建設業界の数字

Vol.04

2017.08.09

自動車高速道路の距離

アウトバーン (ドイツ、オーストリア、スイス)

文・三田村 蕗子

13,000 km

 ドイツ語で「Auto(クルマ)」と「Bahn(道)」という意味のアウトバーンは、ドイツ、オーストリア、スイスにまたがる総延長13000キロメートルの自動車高速道路です。料金は無料で、一般的には2車線ですが、町の規模が大きくなるにつれ車線数が増え、4車線、5車線の区域も設けられています。
 速度無制限の高速道路としても有名ですが、すべてが無制限というわけではありません。ドイツやオーストリアの一部区間には、80km/h、100km/h、130km/hのいずれかの制限速度が設けられています。
 無制限エリアでは、車はほぼ200km/hで走っていますが、交通状況によって速度制限が入ることも珍しくありません。

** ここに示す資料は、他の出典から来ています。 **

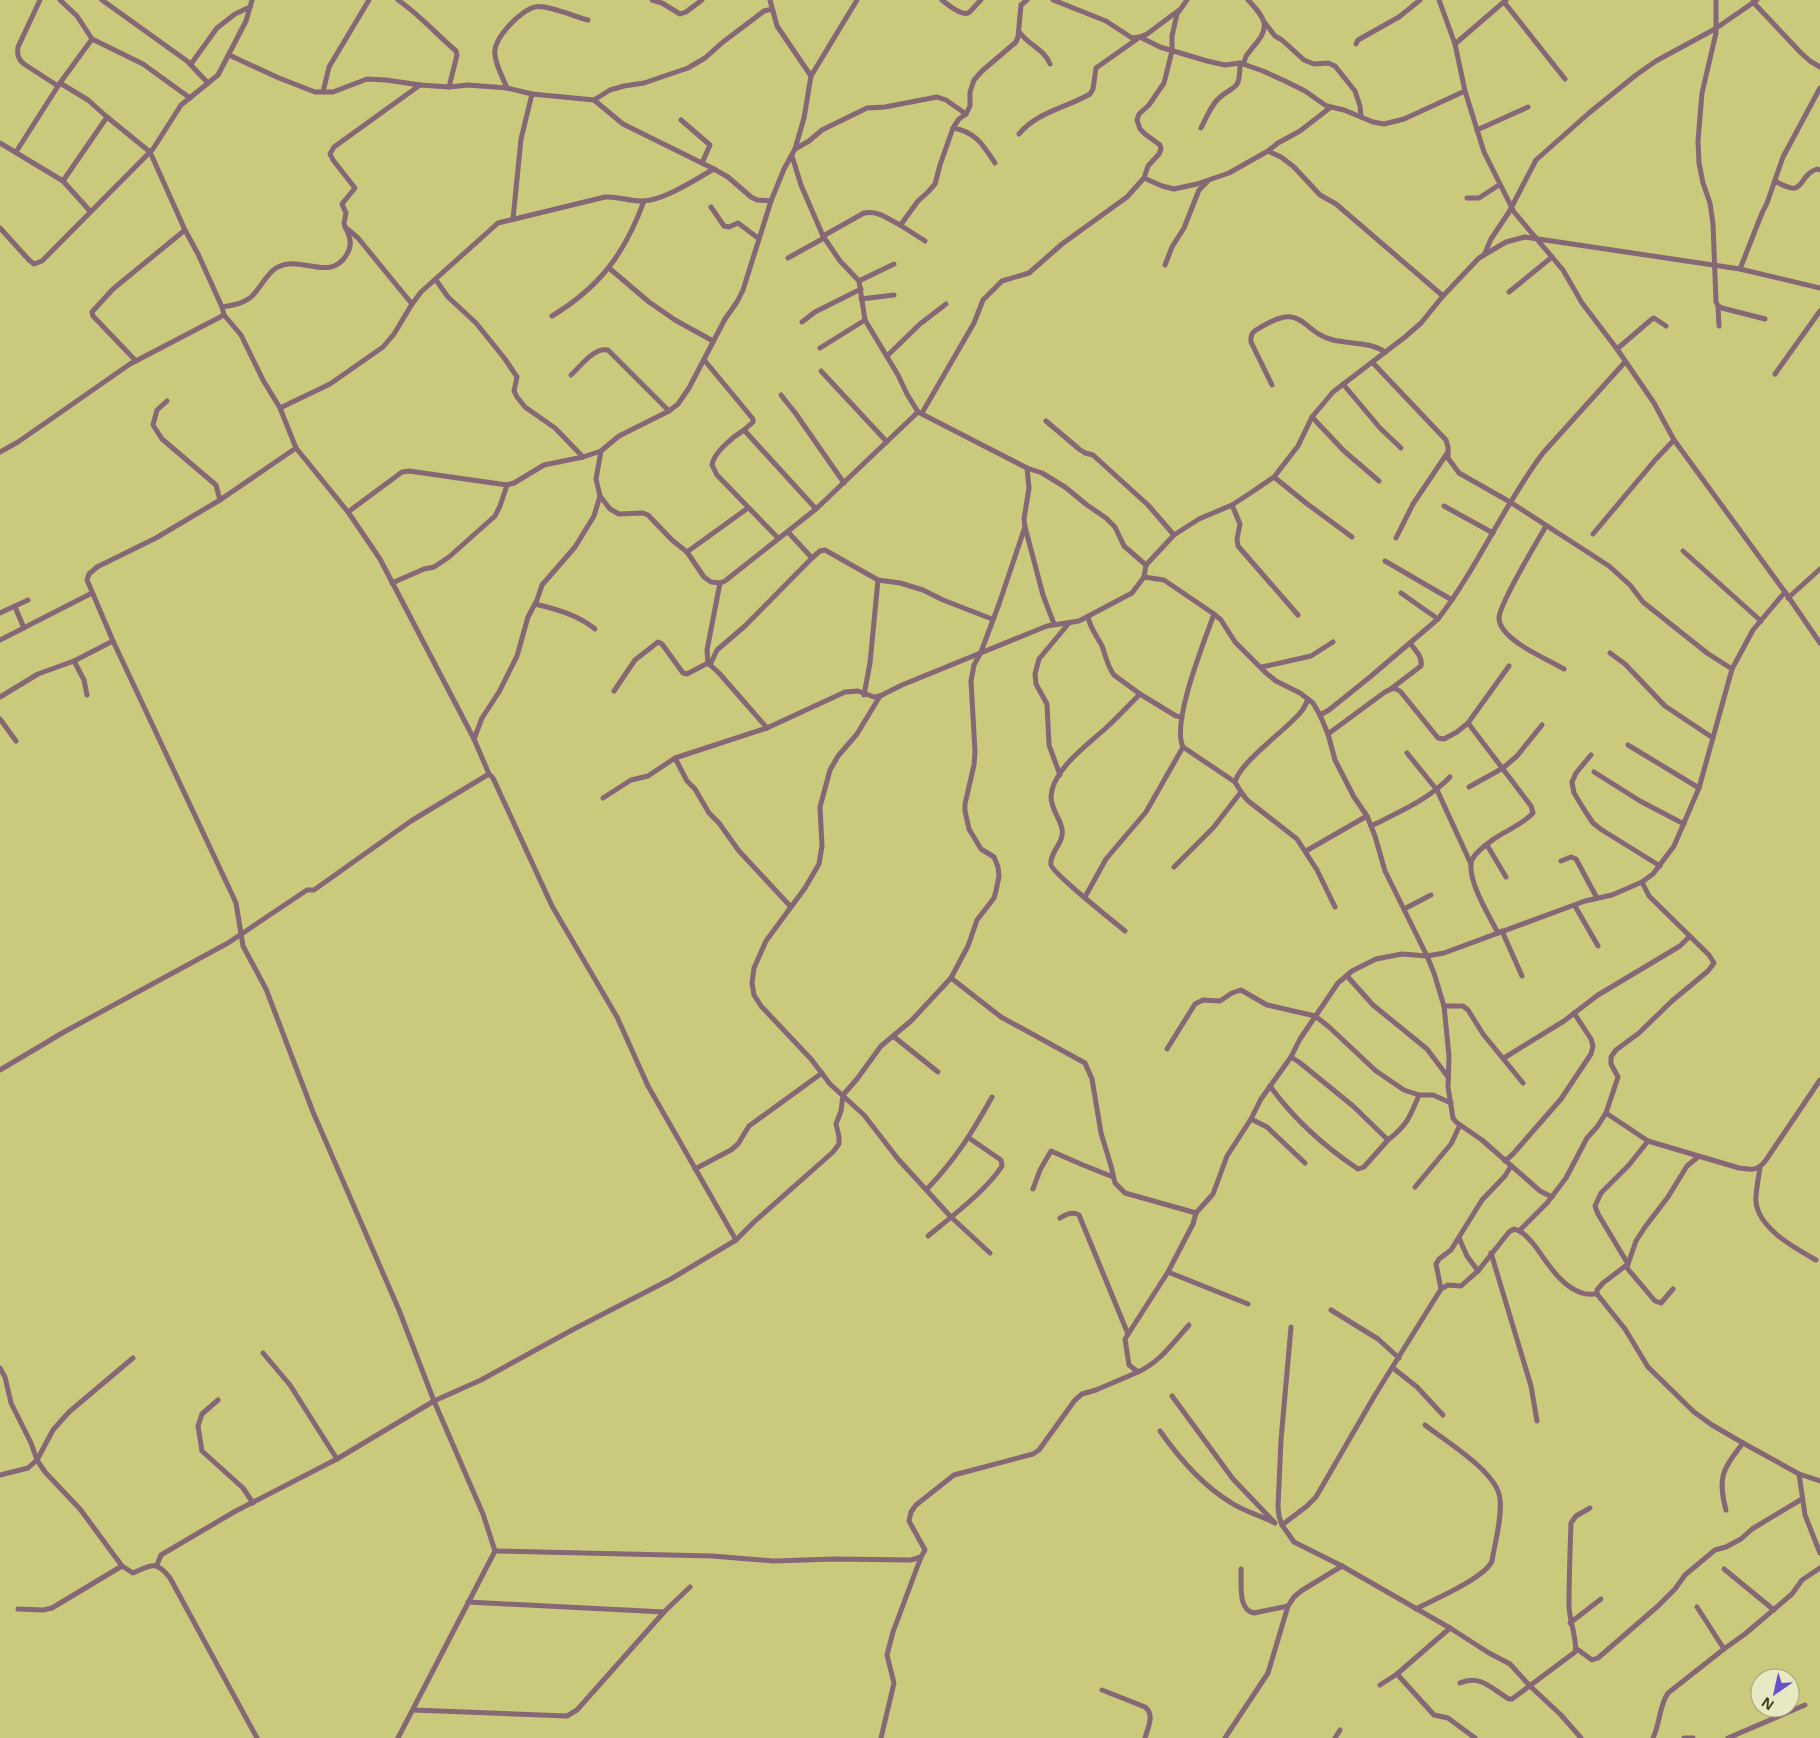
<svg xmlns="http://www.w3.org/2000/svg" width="1820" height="1738" font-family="'Open Sans',sans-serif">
<rect width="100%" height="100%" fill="#cbc97c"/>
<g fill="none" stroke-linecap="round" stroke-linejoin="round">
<g stroke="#856776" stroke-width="5">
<path d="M40,0l-22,47c-1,8 0,12 6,17l34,22"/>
<polyline points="60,0 77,16 92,39 143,64 190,98"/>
<polyline points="102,0 187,61 208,83"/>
<path d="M398,0c22,15 38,34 58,51l1,4 -8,32"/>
<polyline points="652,0 662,3 680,14 686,12 702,0"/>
<polyline points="770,0 777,26 811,76"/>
<polyline points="857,0 811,76 804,118 795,149 784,169 771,201 743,290 737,302 725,319 689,388 678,404 669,411 619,436 601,451 596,479 600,496 610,509 619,514 643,513 648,515 672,540 687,552 704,577 711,582 720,583 725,581 816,509 918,412"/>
<path d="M942,0c5,4 19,16 26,13 4,-2 9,-10 13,-13"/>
<polyline points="1053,0 1106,21 1132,38 1140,37 1147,34 1178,11"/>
<polyline points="1439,0 1455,44 1465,91 1484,152 1514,212 1563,270 1582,303 1617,349 1654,403 1674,440 1785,592 1820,643"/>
<polyline points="1716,0 1716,33 1702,93 1698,141 1699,163 1703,183 1710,203 1713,224 1716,302 1718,306 1722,308 1765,319"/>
<polyline points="1504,2 1565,79"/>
<polyline points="1753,2 1801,53 1810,61 1820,67"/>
<polyline points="1265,23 1275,36 1282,40 1304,60 1314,64 1328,63 1335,66 1355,91 1360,106 1361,117"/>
<path d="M1020,33c10,13 25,17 30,31"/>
<polyline points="1356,44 1358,40 1399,17 1420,0"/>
<polyline points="1455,44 1506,0"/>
<polyline points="229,55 279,78 315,92 333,92 367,79 386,80 420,85 449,87 468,85 507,88 532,94 594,100 623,124 714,169 728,177 751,197 757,200 771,201"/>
<polyline points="191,64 217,28 235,14 250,7"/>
<path d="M1244,64c1,-9 4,-10 9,-17 19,-20 12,-29 -5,-47"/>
<polyline points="60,83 88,100 107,117 150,152 185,230 198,254 222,307 224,315 241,335 263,380 280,408 296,448 348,512 380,559 474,739 489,774 493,778 552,906 617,1017 648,1086 736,1240 671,1279 574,1329 481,1380 434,1401 337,1459 234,1512 161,1555 157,1565"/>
<path d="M507,88c-4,-10 -11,-22 -12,-33 -3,-16 26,-45 40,-48 10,-3 41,10 53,13"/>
<polyline points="323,92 329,67 369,0"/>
<polyline points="594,100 610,90 624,86 644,83 688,68 705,58 723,42 764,11 772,9"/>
<polyline points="681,120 710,145 702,163"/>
<path d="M953,128c23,4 30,17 42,35"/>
<path d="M1201,128c5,-10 9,-20 16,-28 17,-17 23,-6 23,-37"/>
<polyline points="1477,130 1528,107"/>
<path d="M1019,134c18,-22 47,-26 71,-40l3,-5 3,-21 44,-31 20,10 47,14 18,4 15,-2 23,8 22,10 20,10 20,14 6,2"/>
<polyline points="0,143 63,181 90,211"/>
<polyline points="795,149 809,141 822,130 867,108 885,107 937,97 946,100 966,114"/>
<polyline points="1268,151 1281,157 1294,167 1320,195 1336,204 1443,296"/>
<polyline points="16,152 60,83 92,39"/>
<polyline points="792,156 801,185 823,236 840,261 859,281 865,320 898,375 907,394 918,412 1027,468 1042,473 1065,487 1087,505 1106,518 1115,527 1124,546 1146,565"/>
<polyline points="1144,178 1162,186 1174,189 1197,184 1229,173 1268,151 1278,143 1300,131 1331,107 1344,110 1373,122 1384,124 1404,119 1465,91"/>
<polyline points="63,181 107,117"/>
<path d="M1775,181c32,19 21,-5 42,-12l3,1"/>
<polyline points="1467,198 1479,198 1499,185"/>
<polyline points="711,207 724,226 729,227 738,223 758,238"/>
<polyline points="513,219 521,139 532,94"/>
<polyline points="900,225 925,241"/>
<polyline points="0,228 29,260 34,264 42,261 153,149 181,105 218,75 246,21 252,0"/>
<path d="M823,236l41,-23c14,-3 24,6 36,12l2,-2 16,-22 10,-9 7,-8 5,-19 13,-37 6,-9 7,-5 4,-8v-14l4,-12 8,-9 34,-29 2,-5 3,-32 6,-5"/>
<polyline points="1485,253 1491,239 1509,212 1536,160 1589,113 1636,75 1656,61 1715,29 1757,0"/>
<polyline points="788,258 824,238"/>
<polyline points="1165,265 1172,247 1184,228 1199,190 1207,182"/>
<polyline points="609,268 649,302 675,320 713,341"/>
<polyline points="1740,269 1762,213 1767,203 1783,157 1820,88"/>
<polyline points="436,280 448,297 476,323 505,359 517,377 514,391 517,397 525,407 555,428 583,457"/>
<polyline points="859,281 894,264"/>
<polyline points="1509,292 1552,257"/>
<polyline points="861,299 894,295"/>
<polyline points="412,304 358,238 345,227 344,223 346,213 342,204 355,188 333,160 330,154 334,147 420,85"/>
<polyline points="1718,306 1719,326"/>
<path d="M222,307c11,-2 25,-4 32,-13 8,-9 12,-19 22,-26 24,-15 54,16 71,-14 5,-9 4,-15 -1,-25"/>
<path d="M552,316c48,-29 73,-63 92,-115"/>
<polyline points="802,322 815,312 861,289"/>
<polyline points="820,348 865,320"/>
<polyline points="1617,349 1652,319 1654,318 1666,326"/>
<polyline points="887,356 920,324 946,304"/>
<polyline points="136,361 93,316 92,312 113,289 185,230"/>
<polyline points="705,361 753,419 753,422 744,430 816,509"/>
<polyline points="1373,363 1446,440 1448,447 1448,458 1459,473 1510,502 1609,566 1630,585 1643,602 1707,653 1732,669"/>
<polyline points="821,371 887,442"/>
<polyline points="1775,374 1820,311"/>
<path d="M571,375c10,-9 23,-28 37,-25l61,61"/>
<polyline points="1343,384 1380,428 1401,448"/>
<path d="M1272,385l-21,-43c-1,-9 3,-11 10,-15 44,-26 39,5 72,13 18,4 37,2 52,12"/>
<polyline points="781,395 796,414 844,483"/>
<polyline points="167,401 157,410 153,425 162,439 216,485 220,500"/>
<path d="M280,408l50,-24 53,-37 11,-13 18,-30 9,-12 77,-69 107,-26c13,-1 26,5 38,4 22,-1 53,-22 71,-32"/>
<polyline points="922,413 974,323 983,300 1002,281 1029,273 1062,244 1127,197 1144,178 1148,166 1159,154 1161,149 1160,145 1145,134 1140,129 1137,120 1139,114 1149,105 1164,83 1172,51 1172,36 1177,14 1187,0"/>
<polyline points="1312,417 1344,451 1379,481"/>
<polyline points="1046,421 1079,449 1085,453 1093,455 1148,505 1174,535"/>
<path d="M744,430c-10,6 -31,23 -32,35l5,10 61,63"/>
<polyline points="296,448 220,500 156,538 97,567 89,574 87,580 113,641 230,890 236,903 243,946 266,989 313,1112 399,1310 434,1401 483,1514 495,1551 398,1738"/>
<polyline points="0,452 18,442 130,364 224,315"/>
<polyline points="1027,468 1029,488 1024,519 1025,527 1043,595 1054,624"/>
<polyline points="1274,477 1306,503 1352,537"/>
<polyline points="1232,505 1240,524 1237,539 1238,546 1298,615"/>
<polyline points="1444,506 1493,533"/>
<polyline points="348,512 402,472 409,471 507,485 514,483 544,465 583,457 601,451"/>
<path d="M1546,526c-9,16 -47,78 -47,92 0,4 2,8 4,11 12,17 44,30 61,40"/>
<polyline points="788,532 812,558 820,551 825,550 878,580 900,583 923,590 943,600 992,619"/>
<polyline points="1593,534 1656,459 1674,440"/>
<polyline points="1396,538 1413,504 1448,452"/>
<polyline points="1683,551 1761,621"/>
<polyline points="687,552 748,508"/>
<polyline points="1385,561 1452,600"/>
<polyline points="1144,577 1164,580 1214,614 1221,620 1235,642 1266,673 1276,681 1300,693 1313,703 1320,715 1328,734 1335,760 1354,797 1367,816 1375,836 1385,871 1427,956 1434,973 1444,1006 1449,1056 1448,1087 1453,1118 1456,1122 1482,1140 1540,1191 1552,1197"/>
<polyline points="392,583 424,569 434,567 449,557 495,516 500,506 507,485"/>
<polyline points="1788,598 1820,569"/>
<path d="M535,604c21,5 43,11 60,25"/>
<polyline points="15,607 24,628"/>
<polyline points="0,613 28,600"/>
<path d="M1088,617c2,11 9,19 14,29 4,10 5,20 12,29l26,19 36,22 6,1"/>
<path d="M1438,619c40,-52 65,-113 105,-166l82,-91"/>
<polyline points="0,640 92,593"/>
<polyline points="1610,653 1625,664 1665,706 1713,738"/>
<polyline points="74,661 84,680 87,695"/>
<polyline points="708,663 707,650 720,583"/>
<polyline points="710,665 717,650 745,626 812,558"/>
<polyline points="1262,667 1311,656 1333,642"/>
<path d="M1392,688l29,-22c2,-9 -6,-16 -11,-23"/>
<polyline points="614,691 635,660 658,642 662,644 683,673 687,674 708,663 719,673 767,728"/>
<polyline points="864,695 870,663 878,580"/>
<polyline points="880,696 857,734 838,756 830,770 820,807 822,846 819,864 805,888 766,941 754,968 752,983 754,995 761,1006 811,1059 830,1084 864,1115 898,1159 951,1217 990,1253"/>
<polyline points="0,697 38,674 74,661 113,641"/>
<polyline points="1320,715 1329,710 1370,677 1438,619 1401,593"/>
<polyline points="0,719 16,741"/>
<path d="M1468,723l63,83 2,7c-11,12 -26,17 -39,26 -7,5 -23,16 -23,25 -2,19 18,52 27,69"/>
<path d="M1328,734l57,-42c6,-3 9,-5 15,-1l38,47 6,1 13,-7 11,-9 41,-57"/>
<polyline points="474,739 482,718 499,692 517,656 528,617 537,600 542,585 575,547 594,516 600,496"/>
<polyline points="1628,745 1699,788"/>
<polyline points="1407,753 1437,790 1471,864"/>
<polyline points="1591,755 1576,773 1572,782 1574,793 1585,811 1593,823 1602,830 1660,866"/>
<polyline points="675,758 687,781 695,789 709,813 719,823 739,851 791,907"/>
<polyline points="1594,772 1640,801 1684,824"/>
<polyline points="1060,775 1049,745 1047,704 1036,684 1035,674 1039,659 1069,623"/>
<path d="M1235,782c5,-20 51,-52 65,-69 4,-4 6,-9 8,-14"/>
<polyline points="1469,787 1503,768 1517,756 1542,725"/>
<polyline points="1241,792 1247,800 1297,839 1317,870 1335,907"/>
<polyline points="603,798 631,780 648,776 675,758 767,728 845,692 858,691 874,697 880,696 902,685 1047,626 1079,621 1132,593 1144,577 1146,565 1174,535 1199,519 1232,505 1249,494 1274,477 1298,446 1312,417 1333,392 1405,337 1421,323 1443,296 1479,258 1506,242 1525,237 1619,251 1740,269 1820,288"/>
<path d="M1371,826c28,-14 57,-26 79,-49"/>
<polyline points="1487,845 1506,877"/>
<polyline points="1306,851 1367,816"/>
<polyline points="1561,861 1571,857 1576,859 1597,898"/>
<path d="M1174,867l39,-39 28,-36 -6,-10 -52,-35c-12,-25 22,-107 31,-133"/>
<polyline points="1085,897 1106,859 1146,812 1183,747"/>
<polyline points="1575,906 1598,946"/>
<polyline points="1404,909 1431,895"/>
<path d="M1125,931c-10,-8 -72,-58 -74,-66 -2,-12 14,-23 11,-36 -2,-11 -11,-20 -11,-32 1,-28 38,-53 56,-70 12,-11 22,-22 33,-33"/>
<polyline points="1502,931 1522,976"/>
<polyline points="1347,976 1373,1005 1427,1049 1448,1077"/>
<polyline points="951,978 1001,1017 1085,1063 1092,1079 1101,1133 1111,1166 1115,1183 1125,1193 1196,1213"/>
<polyline points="1444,1006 1463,1006 1468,1010 1483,1034 1523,1083"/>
<polyline points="893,1036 938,1072"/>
<polyline points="1167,1049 1195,1004 1203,1000 1220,1001 1232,993 1241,990 1267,1005 1315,1016 1328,1026 1376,1071 1404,1090 1419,1095 1433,1095 1451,1103"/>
<path d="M1291,1057l8,5 54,44 35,34c19,-15 22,-23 31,-45"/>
<polyline points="1504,1058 1564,1021 1598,995 1680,946 1689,937"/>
<polyline points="0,1070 64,1032 228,943 307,890 314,890 411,821 489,774"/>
<path d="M1270,1086c23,32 55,61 88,83l6,-2 24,-27"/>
<path d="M1606,1113l42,28 91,27c13,2 19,3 27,-8l54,-80"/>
<polyline points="1251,1119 1267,1127 1305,1163"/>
<polyline points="1648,1141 1629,1165 1601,1193 1595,1206 1598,1214 1628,1264 1627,1268 1655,1301 1661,1303 1673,1289"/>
<polyline points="1505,1161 1513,1154 1561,1099 1591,1054 1593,1046 1591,1039 1574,1013"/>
<polyline points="1511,1166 1505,1176 1482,1200 1451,1250 1439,1259 1436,1264 1441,1289 1375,1395 1316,1497 1307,1506 1282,1525 1294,1542 1342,1566 1450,1628 1489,1653 1510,1664 1530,1686 1561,1715 1581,1738"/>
<path d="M1760,1167c-1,9 -5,27 -4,35 3,27 39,46 60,58"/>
<polyline points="695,1169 731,1150 738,1144 749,1126 822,1073"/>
<polyline points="1415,1187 1451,1144 1460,1125"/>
<path d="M927,1189c28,-29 45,-56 65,-92"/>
<polyline points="1033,1189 1040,1170 1051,1151 1083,1165 1113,1177"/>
<path d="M1060,1218c6,-4 13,-7 19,-3l49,119"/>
<polyline points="1520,1230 1547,1203 1566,1178 1587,1138 1597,1127 1606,1113 1618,1077 1611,1064 1611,1057 1616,1050 1639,1033 1672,1001 1708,971 1714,963 1709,955 1649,896 1642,882"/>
<path d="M928,1236c23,-19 58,-45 74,-70l-1,-6 -32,-22"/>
<polyline points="1459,1238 1467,1256 1478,1271"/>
<polyline points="736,1240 754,1222 833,1152 839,1144 839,1137 836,1124 841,1111 843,1095 857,1079 881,1046 911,1021 951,978 968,946 977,920 994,898 996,891 999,876 998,867 994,857 981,849 969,829 965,811 965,804 974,765 975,752 971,681 974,665 981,652 999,604 1025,527"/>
<polyline points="1491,1253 1531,1386 1537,1421"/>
<polyline points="1168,1272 1248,1304"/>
<path d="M1441,1289l7,-4 13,1 17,-15 31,-39 5,-3c9,2 15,10 21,17 12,16 26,41 47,47 5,2 10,1 15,1l28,35 23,38 46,45 18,13 31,18 56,31 21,7"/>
<polyline points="1597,1294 1597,1290 1603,1283 1628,1264 1636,1241 1645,1227 1668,1197 1687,1166 1698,1157"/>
<polyline points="1331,1310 1378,1339 1399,1358"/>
<polyline points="263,1353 290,1385 337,1459"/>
<path d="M0,1368l5,9 6,26 20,40 6,17 8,12 35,37 42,57 11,7c18,-8 23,-13 37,5l87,160"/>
<polyline points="1393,1368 1417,1387 1443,1415"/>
<path d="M1138,1372c22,-10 35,-29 51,-47"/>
<polyline points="1172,1396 1233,1479 1275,1523"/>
<polyline points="218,1400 202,1414 198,1426 202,1451 243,1488 253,1503"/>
<path d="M1160,1431c19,27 42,54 70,71 13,9 29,13 43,20"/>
<polyline points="1799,1474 1805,1515 1820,1553"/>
<polyline points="0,1475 28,1468 37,1460 53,1430 69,1412 133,1358"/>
<path d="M1726,1510c-9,-33 -3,-41 17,-67"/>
<polyline points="1282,1525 1279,1516 1278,1507 1281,1440 1291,1327"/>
<polyline points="495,1551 712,1556 774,1561 834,1559 911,1560 921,1557 925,1550 909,1521 911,1512 916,1505 954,1475 1033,1454 1039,1450 1075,1400 1082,1394 1096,1390 1138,1372 1129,1365 1125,1339 1168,1272 1193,1224 1196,1213 1213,1194 1227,1156 1251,1119 1261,1099 1291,1057 1300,1039 1338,983 1352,971 1376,959 1402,954 1427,956 1444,953 1585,901 1612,895 1642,882 1653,874 1674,846 1699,788 1732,669 1753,630 1785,592"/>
<path d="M1241,1569c1,13 -4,41 13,44l34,-7"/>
<polyline points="1724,1569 1774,1610"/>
<polyline points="468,1602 664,1612"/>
<polyline points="18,1609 43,1610 52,1608 122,1566"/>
<path d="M1416,1609c17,-9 69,-31 76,-48 3,-19 10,-42 8,-62 -2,-27 -55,-58 -75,-74"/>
<polyline points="1570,1623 1601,1599"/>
<polyline points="1577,1649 1592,1660 1598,1658 1658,1606 1675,1589 1685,1575 1715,1550 1726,1547 1741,1539 1752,1529 1802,1499"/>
<polyline points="1724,1649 1745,1634 1792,1594 1802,1580 1820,1568"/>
<polyline points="1397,1674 1434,1715 1448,1718 1475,1738"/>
<path d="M1460,1683c20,-9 32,6 49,16h3l63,-47c3,-10 -6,-33 -6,-46 0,-27 1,-55 2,-83l5,-7 14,-8"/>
<polyline points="1380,1685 1397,1674 1450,1628"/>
<path d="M1102,1690l43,17c10,8 3,20 0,31"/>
<polyline points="413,1710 567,1716 577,1710 664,1612 690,1587"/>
<polyline points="881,1738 894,1683 887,1655 893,1632 921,1557"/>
<polyline points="1225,1738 1268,1673 1288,1606 1294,1597 1301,1591 1342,1566"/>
<polyline points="1335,1738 1340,1730"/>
<path d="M1653,1738c7,-14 6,-32 15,-45l56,-44 -27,-42"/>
<polyline points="1684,1738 1693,1738"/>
<polyline points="1728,1738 1805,1705"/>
</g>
</g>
<g transform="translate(1775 1693) rotate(214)"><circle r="24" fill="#e8e8c2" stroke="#a4a480"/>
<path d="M0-4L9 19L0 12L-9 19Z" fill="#6850ca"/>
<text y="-8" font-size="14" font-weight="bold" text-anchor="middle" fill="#3f3e1e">N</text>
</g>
</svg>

アウトバーンには、オービス(速度取り締まり装置)が多数設置されているので、速度制限がかかると違反は厳しく取り締まられます。
 このアウトバーンの建設は、国土開発とインフラ整備に加えて、世界恐慌で町にあふれた失業者対策でもありました。60万人の雇用創出を目指し、総建設費の約6割が失業保険制度でまかなわれました。
 非常時に滑走路として使用することを想定し、航空機の隠し場所に転用できるためにトンネルを設けたアウトバーンは、アドルフ・ヒトラーの功績とされていますが、これも事実とは異なります。アウトバーンのベースになったのは、1912年に誕生した全長9.8キロメートルのアーヴスという自動車専用道路。1924年に、民間で自動車道路建設研究会が結成され、1万5000kmの自動車専用道路の建設計画である「ハフラバ計画」が生まれ、この計画の提案を受けたヒトラー政権が着工したのがアウトバーンなのです。